Filippo Matteini es el responsable actual del viejo Trípoli, que hoy se llama, cómo no, Hotel La Gioconda. Instalado en la recepción bajo una copia de su protectora, Matteini tiene una teoría: «Fue un robo por encargo. Éste era un albergue para peregrinos y estaba pegado a un convento. Además, la mujer que sirvió de modelo está enterrada cerca de aquí. La Iglesia siempre ha estado alrededor de Leonardo». ¿Otro lector de Dan Brown? Lo cierto que un estudioso italiano acaba de descubrir que en la Via della Stufa, en el convento de Santa Úrsula, fue enterrada a los 63 años Monna (diminutivo de Madonna) Lisa Gherardini. El edificio está hoy deshabitado y la calle alberga los almacenes que usan los vendedores de souvenirs que tapizan a diario los alrededores de la iglesia de San Lorenzo. Pese al sol de Toscana, la calle es tan grisácea como la de la Sguazza, al otro lado del Arno, un callejón en cuyo pavimento apenas cabe la palabra stop y en el que dicen que nació la Gioconda. Poco glamour para la reina de las fiestas. En esas condiciones, Fabio Cannavaro, que anuncia ropa en un cartel del tamaño del David de Miguel Ángel, es competencia dura.
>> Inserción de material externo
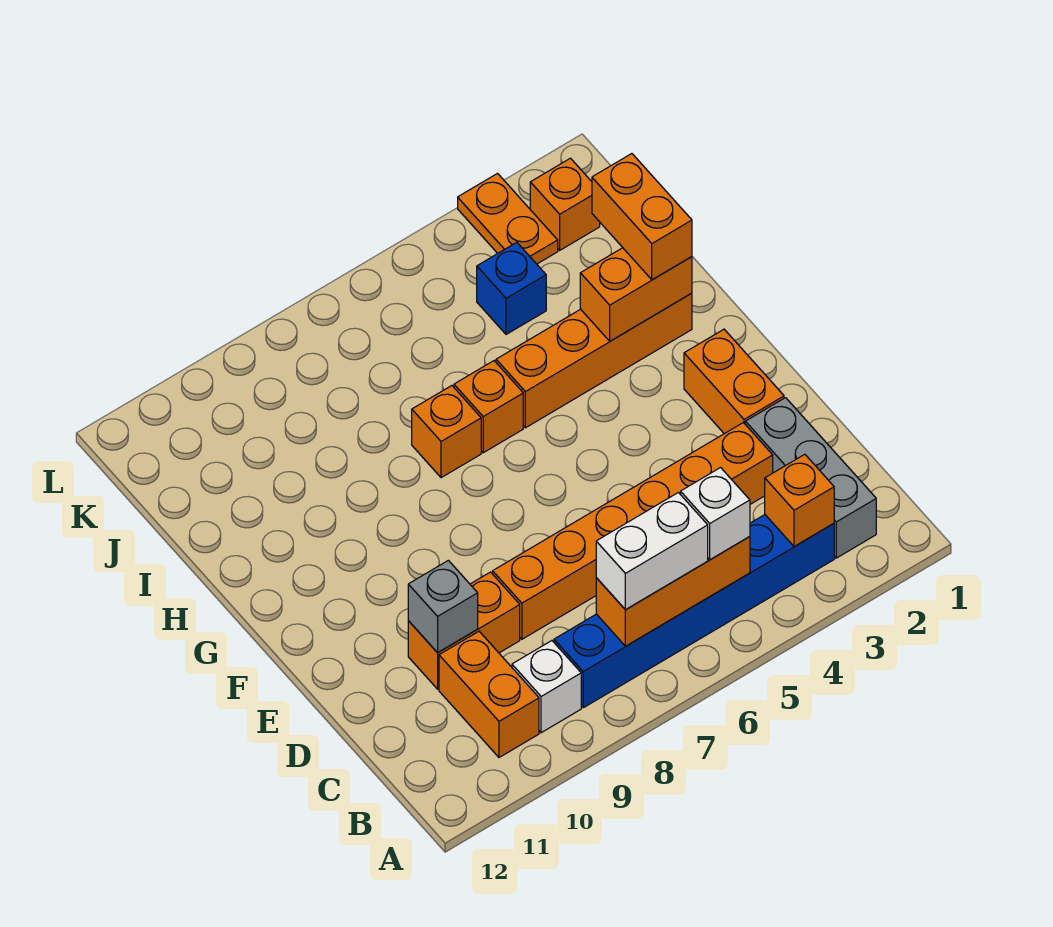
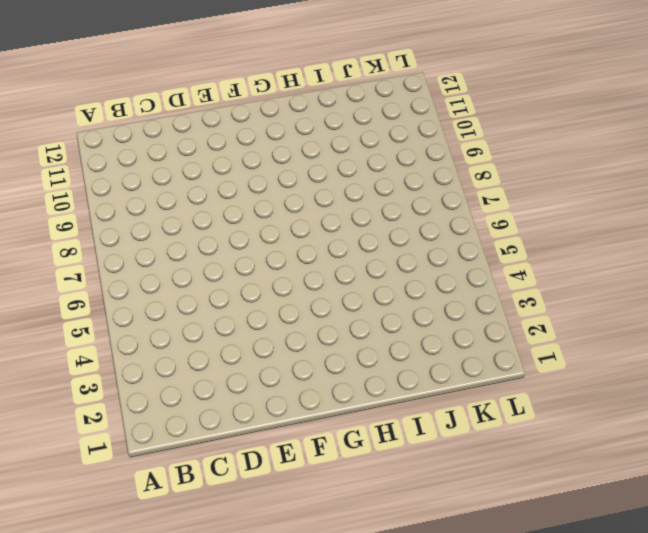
none -> grey 1x3 brick [745,398,876,558]
none -> blue 1x6 brick [554,515,834,708]
none -> white 1x1 brick [512,641,581,733]

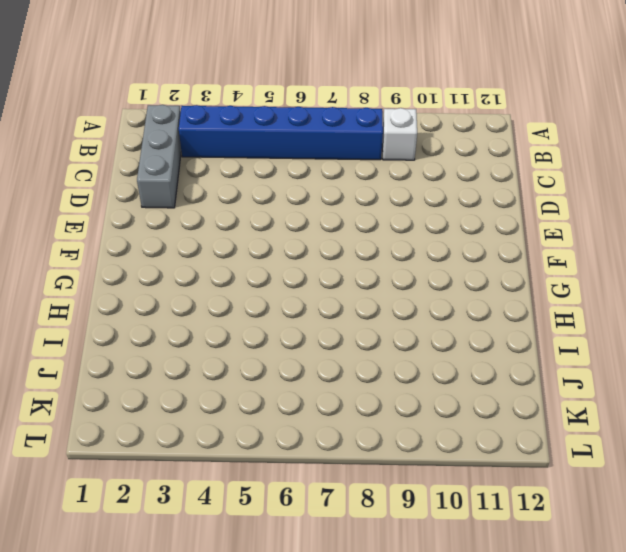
none -> orange 1x2 brick [439,631,539,757]
none -> orange 1x6 brick [493,423,773,639]
none -> orange 1x2 brick [408,572,520,689]

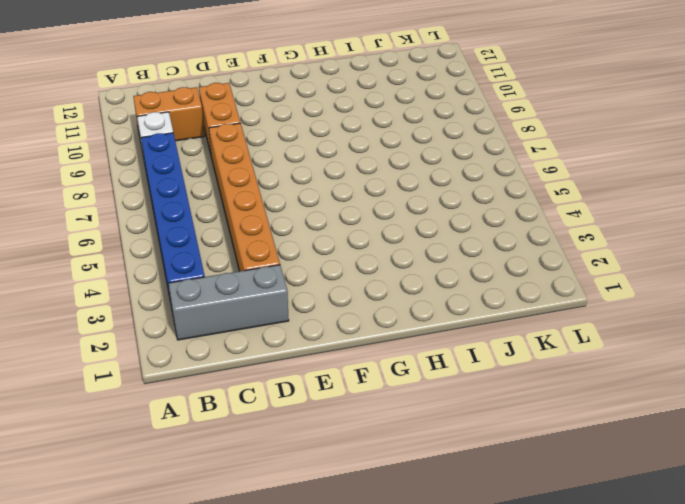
none -> orange 1x2 brick [684,329,784,434]
none -> orange 1x4 brick [496,293,692,428]
none -> orange 1x1 brick [454,361,523,453]

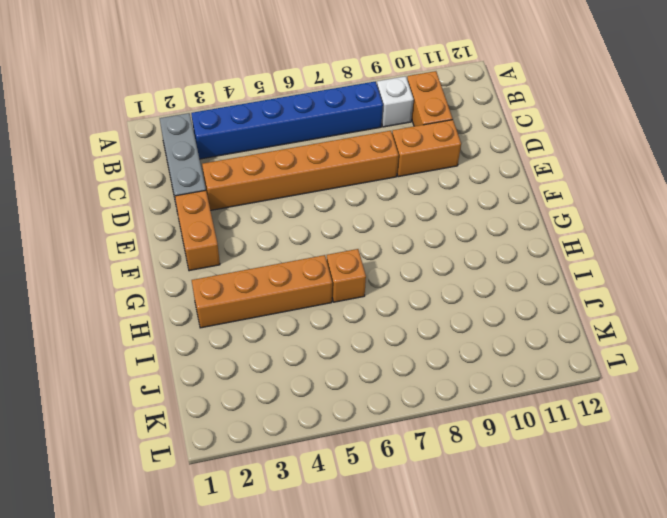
none -> orange 1x1 brick [412,386,481,478]
none -> blue 1x1 brick [477,242,546,334]
none -> orange 1x1 brick [530,158,600,250]

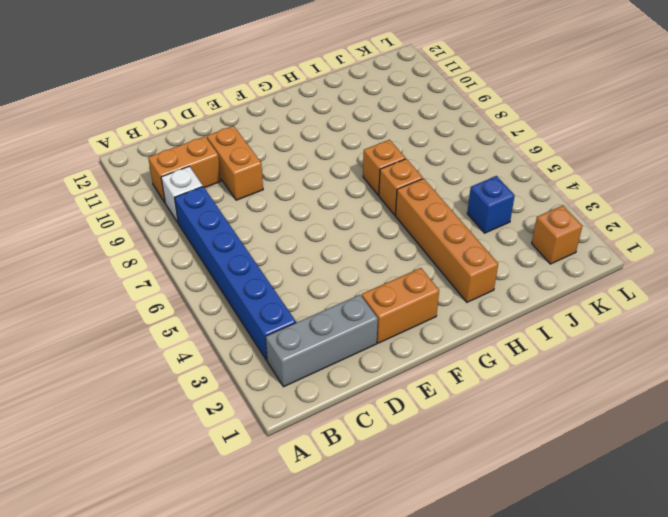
none -> orange 1x6 brick [493,423,773,639]
none -> orange 1x2 plate [458,174,558,264]
none -> orange 1x1 brick [765,454,834,547]

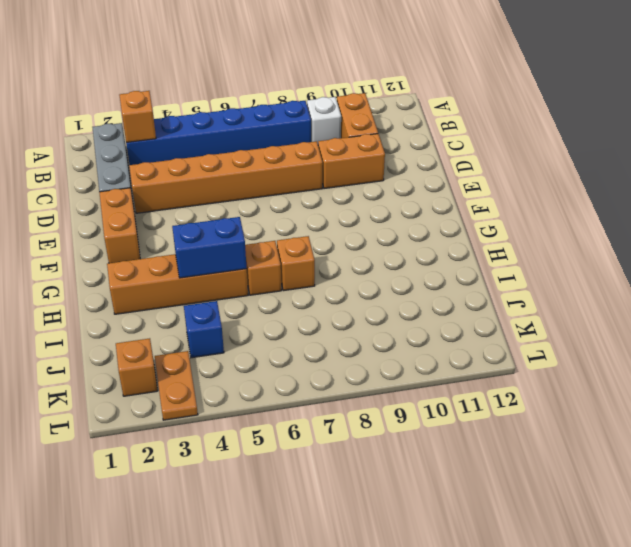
blue 1x2 brick [172,217,247,278] -> none
none -> orange 1x3 brick [596,537,750,646]
none -> grey 1x1 brick [408,560,478,653]
none -> orange 1x2 brick [580,248,692,341]

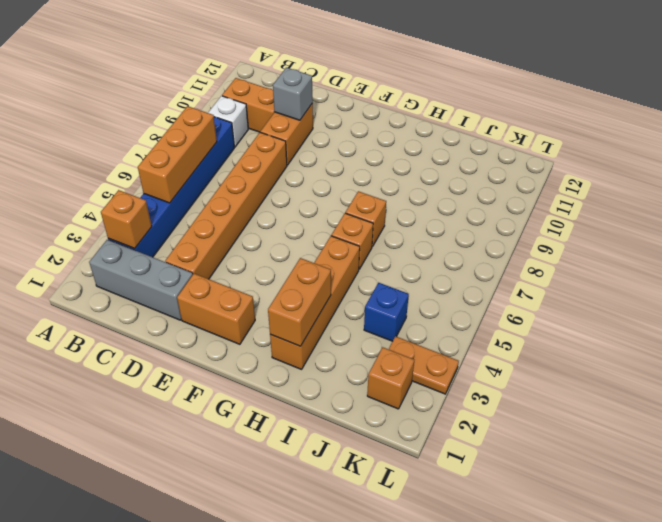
none -> white 1x1 brick [681,468,750,560]
none -> white 1x2 brick [596,493,708,610]
none -> orange 1x2 brick [592,154,692,280]

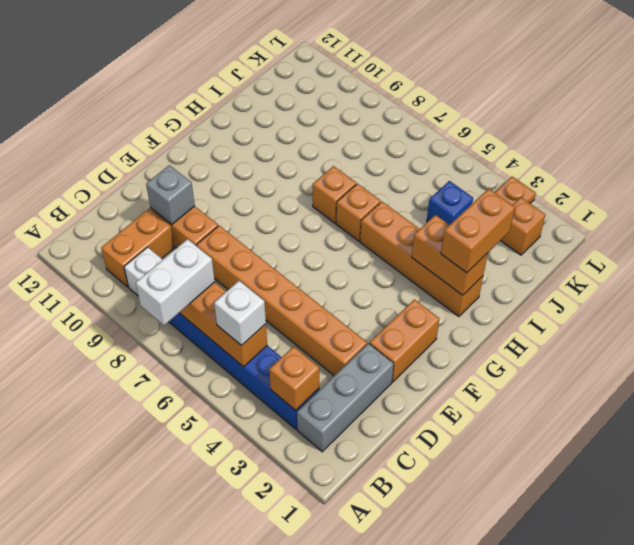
white 1x2 brick [136,239,215,326] -> white 1x2 brick turned to [596,493,708,610]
Donde sobra luz es en el valle del Chianti, en Vignamaggio, la soberbia villa renacentista que perteneció a la familia Gherardini. En el vestíbulo hay una pequeña foto de Kenneth Branagh, que rodó aquí Mucho ruido y pocas nueces. Aunque la finca vive desde entonces un boom como casa rural de altos vuelos, Vignamaggio se dedica sobre todo a la producción de vino: 240.000 botellas al año. El 2006 fue excepcional. Lo recuerda Sandro Checcucci, el encargado, mientras cocina ravioles al pesto y pollo a la cazadora. «Los Gherardini», cuenta, «cobraban peaje a los viajeros que iban a Siena, pero fueron a menos cuando los Médicis les quitaron el negocio. Por eso el retrato lo encargó Francesco del Giocondo, el marido de Lisa, que comerciaba con seda». La Gioconda tenía 24 años y tres hijos cuando Leonardo empezó el cuadro en 1503.

El año pasado, además, un minucioso examen con infrarrojos descubrió en la tabla, que en 500 años no ha sido restaurada, el manto de gasa que llevaban las embarazas en la época. Vasari dice que, siguiendo su costumbre de dejar las cosas a medias, Leonardo abandonó el retrato en 1507. Otros sostienen que siguió retocándolo hasta su muerte, en la corte del rey de Francia. El caso es que la obra nunca fue entregada al cliente. Otro enigma para una imagen en la que cada época ha visto lo que ha querido: desde una amante de Giuliano de Médicis hasta el autorretrato del propio pintor.